Unlike anywhere else in the world, the US regulations on insider trading and their knack to prosecute offenders by peeling layer after layer of evidence are remarkable. It is reported that in 2008 alone there were more than 600 enforcement actions by SEC. It dedicates over 60 percent of its resources each year to the enforcement and examination programs. Last year its enforcement complaint centre handled over 600,000 tips sent by individuals. In spite of all these persistent efforts, SEC is still under fire for many scandals in the US including the Madoff Ponzi Scheme. With dwindling workforce (it has some 3500 staff!)and surging work load, SEC is demanding more budget allocation from some $900 million now to about 1.2 billion dollars annually.
Compare this to what SEBI has, just 615 staff ( about 25% of which are secretaries and other staff) to deal with multifarious activities that it does with stock exchanges, stock brokers and sub-brokers, mutual funds, venture capital funds, portfolio managers, not to speak of dealing with a vibrant investing population that relies more on tips and tippers than anything else. Its 2008-09 annual report is yet to be published on its website and for 2007-08 it recorded a fee income of just under Rs.400 Crores that is some $ 85 Million.

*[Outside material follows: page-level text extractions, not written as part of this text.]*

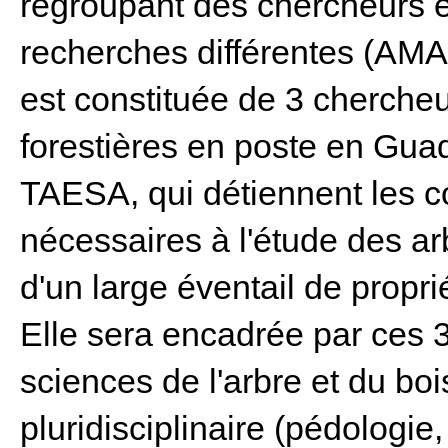
regroupant des chercheurs 
recherches différentes (A
est constituée de 3 chercheu
forestières en poste en Guad
TAESA, qui détiennent les 
nécessaires à l'étude des arb
d'un large éventail de propri
Elle sera encadrée par ces 
sciences de l'arbre et du boi
pluridisciplinaire (pédologi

As on 31st July 2009, as per SEBI’s website, the list of prosecutions launched across the country since December 1994 is a meagre twelve violations on insider trading. This is dismal performance and all those who get away with slipping insider information and those who merrily use them will laugh at this. It is time SEBI got some serious funding to acquire appropriate technologies and talents. It must enhance its monitoring mechanisms to garner its own intelligence to initiate suo moto action as proclaimed in regulation 5(2)(b). Simply updating these rules and regulations now and then may be of no use. It should get high tech and partner with professionals to use appropriate data mining, analytics and surveillance tools to detect and prosecute operators that are suspected to be involved in insider trading. With a whopping 25 crores penalty that it can impose, the investment in skill and technology will pay handsome dividends.

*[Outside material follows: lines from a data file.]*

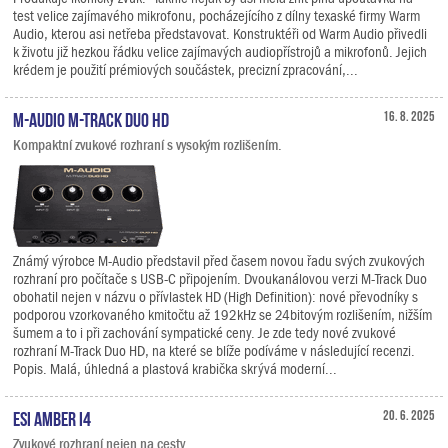
test velice zajímavého mikrofonu, pocházejícího z dílny texaské firmy Warm
Audio, kterou asi netřeba představovat. Konstruktéři od Warm Audio přivedli
k životu již hezkou řádku velice zajímavých audiopřístrojů a mikrofonů. Jejich
krédem je použití prémiových součástek, precizní zpracování,...
M-Audio M-Track Duo HD
16. 8. 2025
Kompaktní zvukové rozhraní s vysokým rozlišením.
Známý výrobce M-Audio představil před časem novou řadu svých zvukových
rozhraní pro počítače s USB-C připojením. Dvoukanálovou verzi M-Track Duo
obohatil nejen v názvu o přívlastek HD (High Definition): nové převodníky s
podporou vzorkovaného kmitočtu až 192kHz se 24bitovým rozlišením, nižším
šumem a to i při zachování sympatické ceny. Je zde tedy nové zvukové
rozhraní M-Track Duo HD, na které se blíže podíváme v následující recenzi.
Popis. Malá, úhledná a plastová krabička skrývá moderní...
ESI Amber i4
20. 6. 2025
Zvukové rozhraní nejen na cesty.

As an ounce of prevention to start with can SEBI simply ask all the entities it has listed in regulation 12(1) to publish in newspapers on the last of February every year that such entities are in full compliance of these codes? Let the intermediaries, asset management companies, trustees of mutual funds, the self regulatory bodies, the recognised stock exchanges and clearing house or corporations, the public financial institutions and the professional firms such as auditors, accountancy firms, law firms, analysts and consultants do a self assessment and state publicly that they are in fact compliant with the regulations and then let SEBI do a random audit. This will ensure that such firms take these codes seriously and monitor violations. Perhaps some punters are not sufficiently afraid as yet.